> How to complete this task
Reproduce the lines of the records below without any changes, leaving out the pictures.

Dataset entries
============

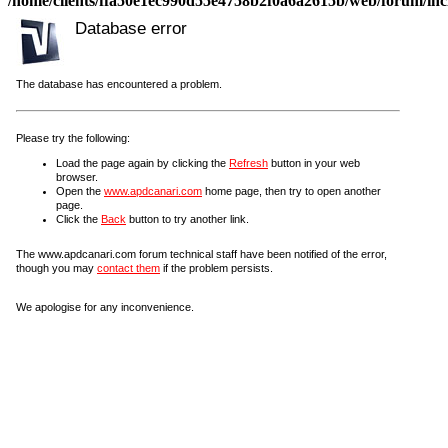
/home/clients/ffa50e1ec990d55e4758b2f0a6a2615b/web/forum/incl
Database error
The database has encountered a problem.
Please try the following:
Load the page again by clicking the
Refresh
button in your web
browser.
Open the
www.apdcanari.com
home page, then try to open another
page.
Click the
Back
button to try another link.
The www.apdcanari.com forum technical staff have been notified of the error,
though you may
contact them
if the problem persists.
We apologise for any inconvenience.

============

> Answer section
/home/clients/ffa50e1ec990d55e4758b2f0a6a2615b/web/forum/incl
Database error
The database has encountered a problem.
Please try the following:
Load the page again by clicking the
Refresh
button in your web
browser.
Open the
www.apdcanari.com
home page, then try to open another
page.
Click the
Back
button to try another link.
The www.apdcanari.com forum technical staff have been notified of the error,
though you may
contact them
if the problem persists.
We apologise for any inconvenience.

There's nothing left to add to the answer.